Une fois volés, ces identifiants ne restent pas longtemps entre les mains des pirates. Les identifiants et les mots de passe sont rapidement revendus sur des marchés noirs du dark web et par le biais de canaux sur Telegram. Ils vont ainsi alimenter une vague d’intrusions au sein de vos comptes. Les pirates vont surtout pouvoir orchestrer des attaques de « credential stuffing », ou « bourrage d’identifiants » en français. Cette technique consiste à réutiliser des identifiants volés sur un site pour se connecter à vos autres comptes en ligne. C’est la raison principale pour laquelle il ne faut jamais recycler des mots de passe.

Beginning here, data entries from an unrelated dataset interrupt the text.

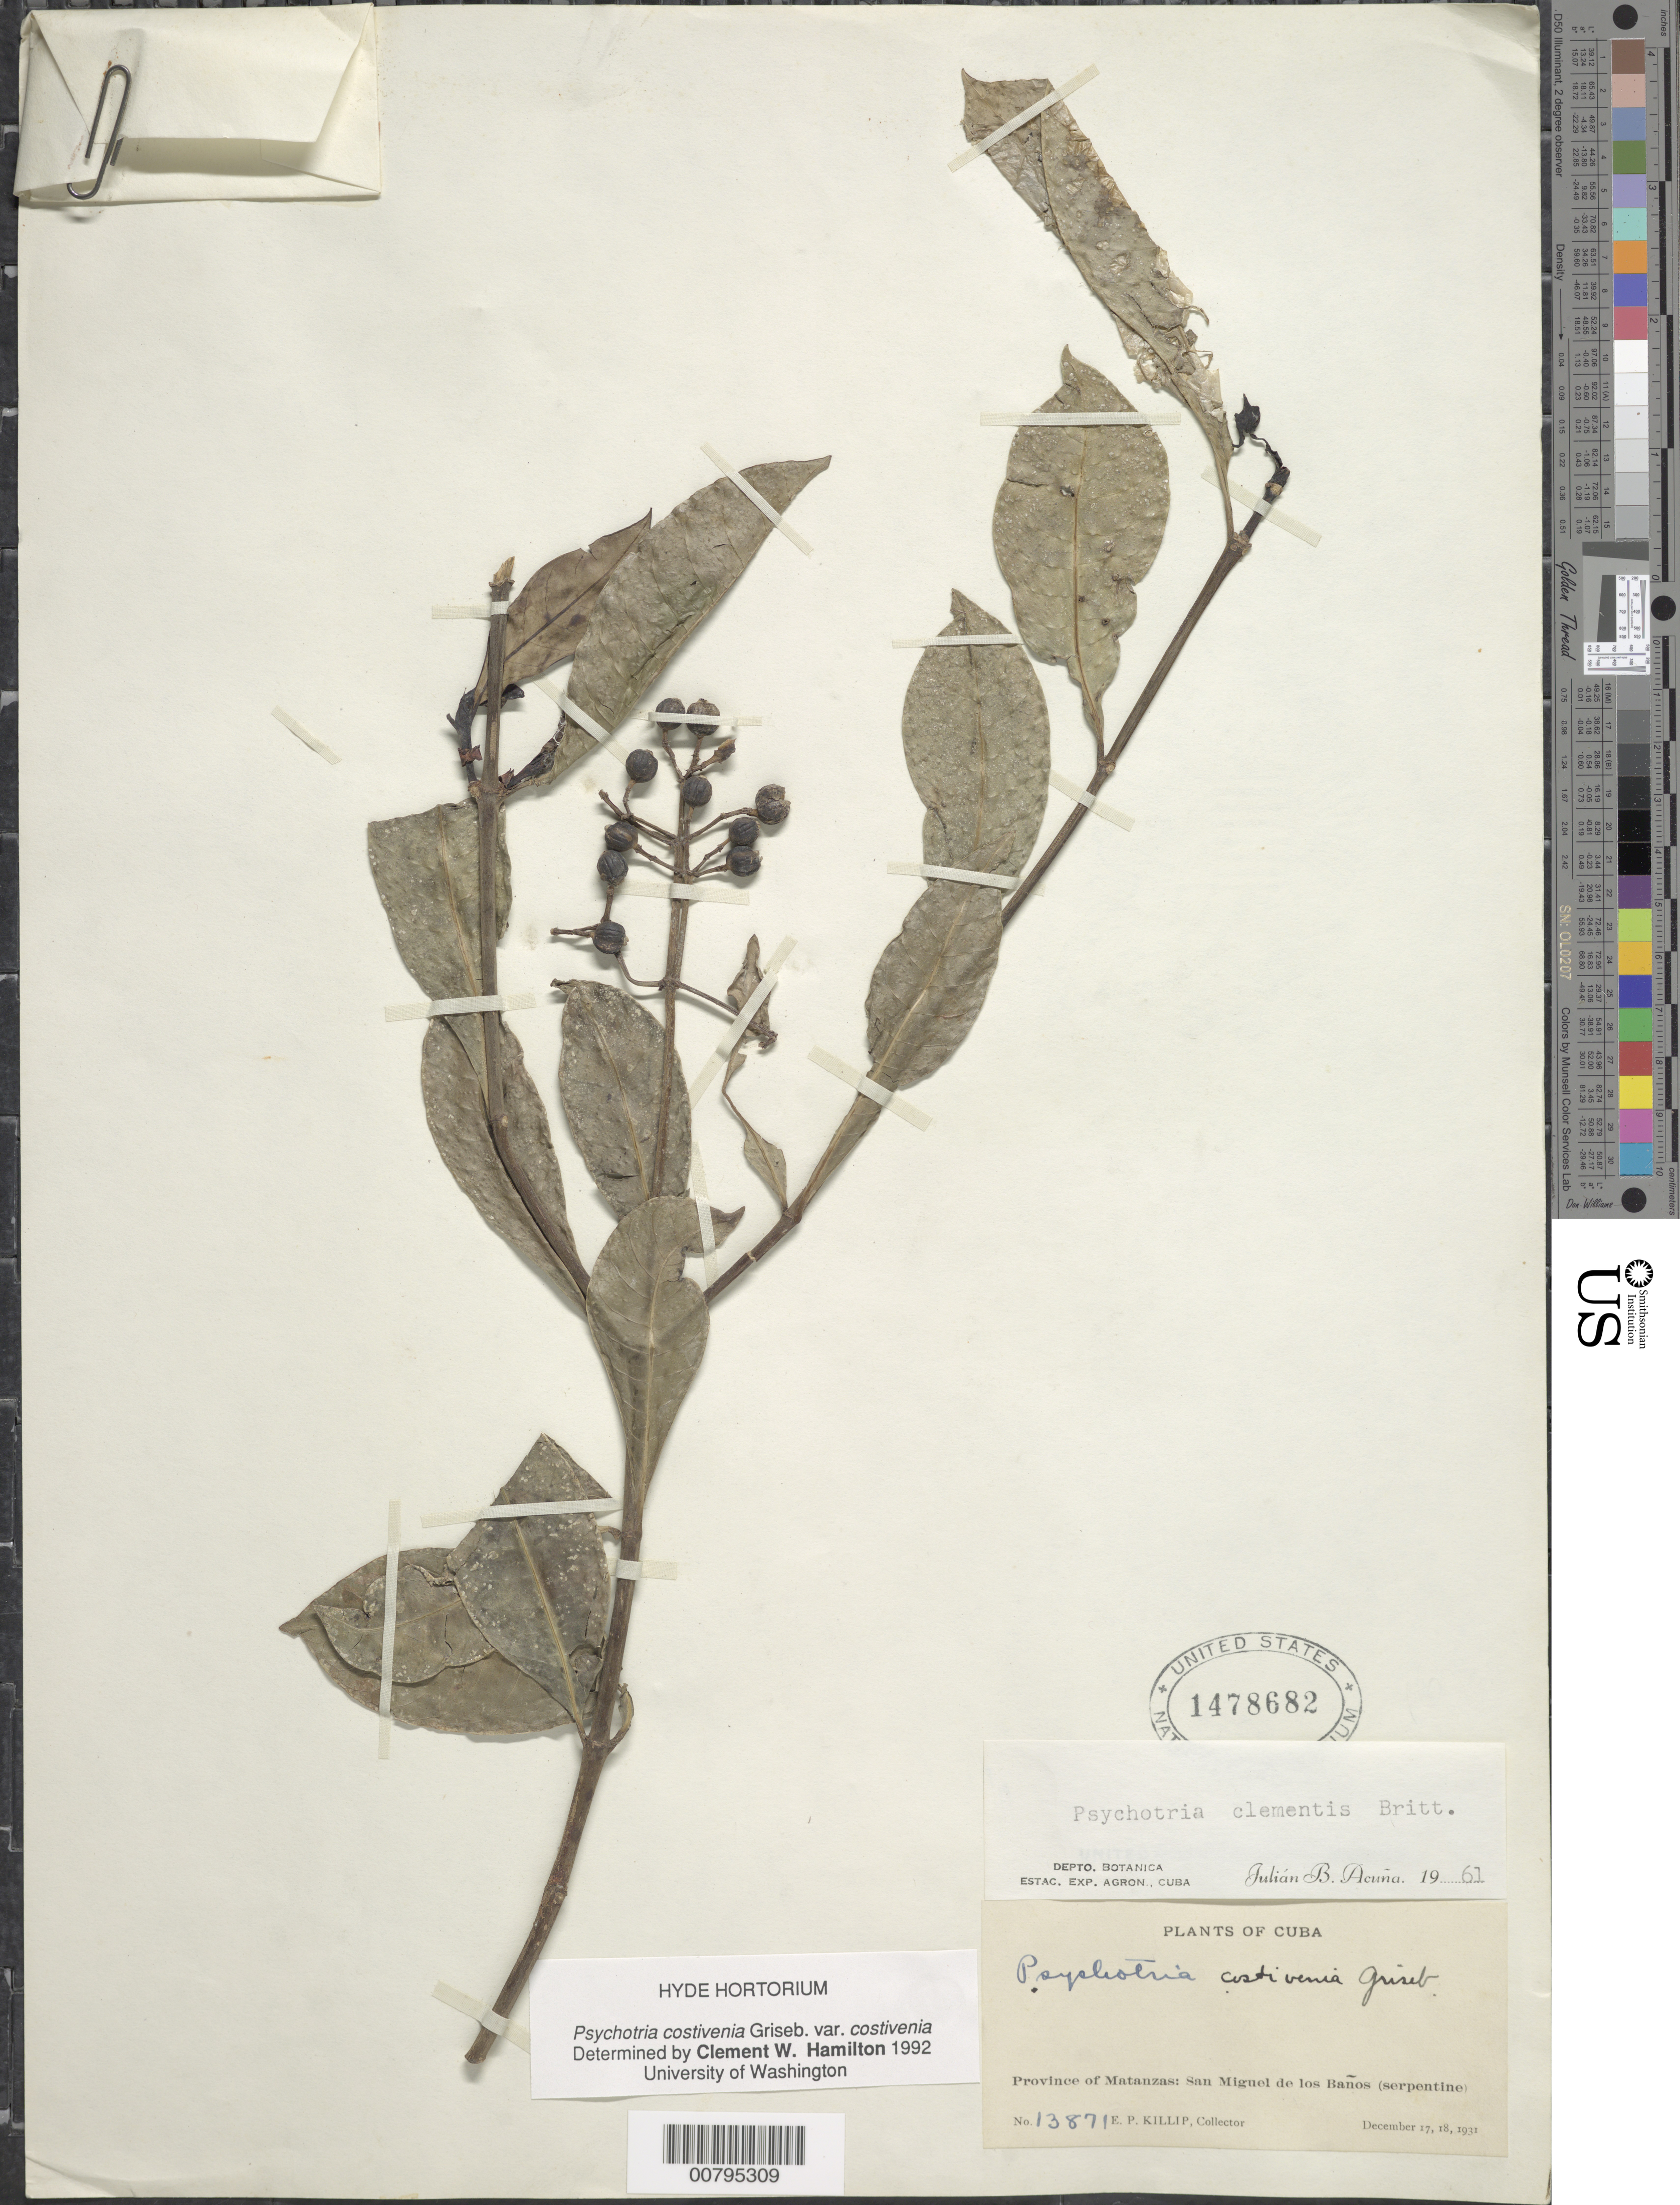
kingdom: Plantae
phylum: Tracheophyta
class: Magnoliopsida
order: Gentianales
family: Rubiaceae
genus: Psychotria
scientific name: Psychotria costivenia var. costivenia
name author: Griseb.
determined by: Hamilton, C. W.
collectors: E. P. Killip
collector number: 13871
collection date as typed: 17 Dec 1931 to 18 Dec 1931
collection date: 1931-12-17/1931-12-18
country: Cuba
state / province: Matanzas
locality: San Miguel de los Banos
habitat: Serpentine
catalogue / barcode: US 1478682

Face à la montée en puissance des virus infostealers, créer un mot de passe complexe ne suffit plus pour vous protéger. Il faut s’assurer, assez régulièrement, que vos mots de passe ne circulent pas sur des marchés criminels. Les chercheurs recommandent de se servir d’outils taillés pour scanner le dark web à la recherche de vos données, comme Have I Been Pwned ou NordVPN. Pour Darren James, « vérifier les identifiants compromis doit faire partie intégrante de votre stratégie de sécurité ». Par ailleurs, ils conseillent d’activer l’authentification à deux facteurs partout où c’est possible.